^
Can't blame a reporter for trying to break some news. Nice try Chollie.
I personally think that the pictured card is 'rv870xt', which is an mcm package of 2x830/840...Whatever the displayed die of ~180mm2 is. If the shoe fits...
Considering the mobile information which puts the 'rv840' pro at 60W load, I think we'll see something like this:
rv840pro: < 75W (no peg)...60W
rv840xt: >75W (1x6-pin)...85W?
rv870pro: <150W (1x6-pin)...110W?
rv870xt: >150W (2x6-pin)...160W?
R800: < 300W (1x8pin, 1x6-pin)....Two mcm packages in typical 'x2' config.

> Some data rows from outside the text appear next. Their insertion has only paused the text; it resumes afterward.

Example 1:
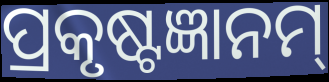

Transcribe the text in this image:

ପ୍ରକୃଷ୍ଟଜ୍ଞାନମ୍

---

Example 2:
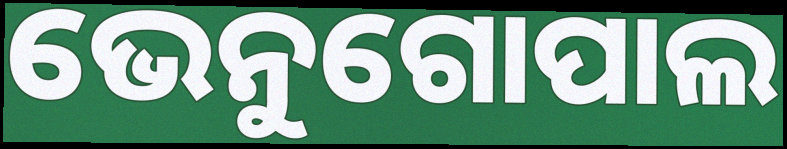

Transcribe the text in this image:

ଭେନୁଗୋପାଲ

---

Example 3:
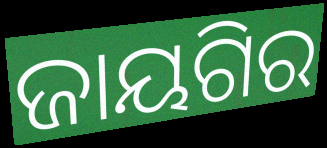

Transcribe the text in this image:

ଜାୟଗିର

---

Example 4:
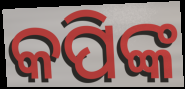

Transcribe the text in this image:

କପିଙ୍କ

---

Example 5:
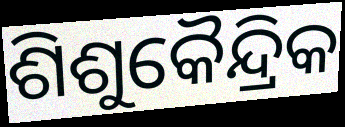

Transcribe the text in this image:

ଶିଶୁକୈନ୍ଦ୍ରିକ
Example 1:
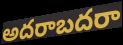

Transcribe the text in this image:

అదరాబదరా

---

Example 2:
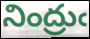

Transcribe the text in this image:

నింద్రుఁ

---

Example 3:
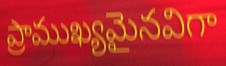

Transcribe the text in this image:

ప్రాముఖ్యమైనవిగా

Something like this makes sense because the XT models get that extra power (plug) in every instance, comparable to the next steps pro model, which could be used for higher clock speeds. It separates each market. IE, the 'pro' model would not have the juice to obtain even close to what the XT could obtain in clock speed. For instance, a pro model @ 750-800mhz and the XT @ 950-1ghz.

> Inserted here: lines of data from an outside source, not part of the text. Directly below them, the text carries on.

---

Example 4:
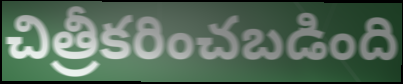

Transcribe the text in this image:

చిత్రీకరించబడింది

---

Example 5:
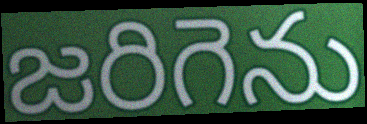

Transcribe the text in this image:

జరిగెను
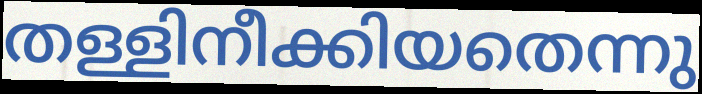
തള്ളിനീക്കിയതെന്നു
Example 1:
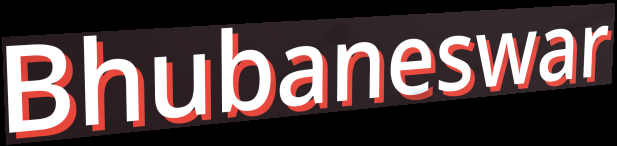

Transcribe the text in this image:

Bhubaneswar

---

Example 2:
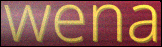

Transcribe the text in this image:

wena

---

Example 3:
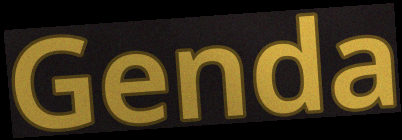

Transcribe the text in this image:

Genda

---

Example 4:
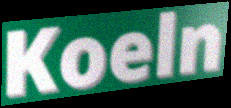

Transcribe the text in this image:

Koeln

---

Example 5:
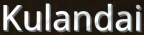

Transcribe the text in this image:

I figure 40nm was always meant to usher in the 900-1ghz core speeds. If rv740 would've worked out ideally, it would've been the rv670 to the r600. Not a huge performance bump, but essentially a re-do with a smaller power envelope and slightly less bandwidth. The ROPs especially benefiting from the higher clock, but even the cut down design yielding a superior product because of clocks. Obviously the problems with rv740/tsmc 40nm lead to that not happening and I believe us getting the 4750-spec as a 4770. I would not be in the least surprised if the initial mark for the high-end product was nearer the 1ghz marker with
5ghz GDDR5...such as was displayed with the launch slides. Obviously the massive power leakage kept that from happening (and probably from nvidia creating gt214) but still. Two things I find interesting:
1. Load power ideally at stock is 50W, as shown by xbitlabs. There must've been something severely fooked at TSMC for them to need to require a 6-pin as it has.
2. Every 4770 I've seen can obtain 1ghz using the stock cooler and voltage tweak.

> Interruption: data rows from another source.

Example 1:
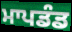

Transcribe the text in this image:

ਮਾਪਡੰਡ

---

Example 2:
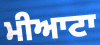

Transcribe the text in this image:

ਮੀਆਟਾ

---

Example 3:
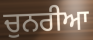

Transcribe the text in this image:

ਚੁਨਰੀਆ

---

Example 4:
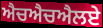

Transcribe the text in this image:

ਐਚਐਚਐਲਏ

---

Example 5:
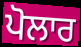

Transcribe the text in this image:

ਪੋਲਾਰ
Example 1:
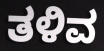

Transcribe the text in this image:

ತಳಿವ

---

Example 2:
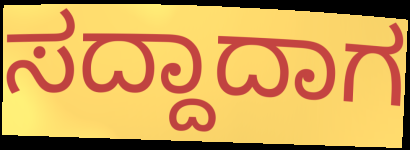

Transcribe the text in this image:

ಸದ್ದಾದಾಗ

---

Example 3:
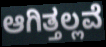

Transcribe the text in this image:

I figure they had a plan, but when yields ended up in the can and/or with huge variable leakage, they just decided to release the thing with the power connector to cover their bases and let whomever could actually get one go nuts.
I think they have it all ironed out with 'evergreen', which I still think is a gpu (not a range of gpus), and have the tiers planned accordingly. That could certainly cover the $149-morethanIcanafford market.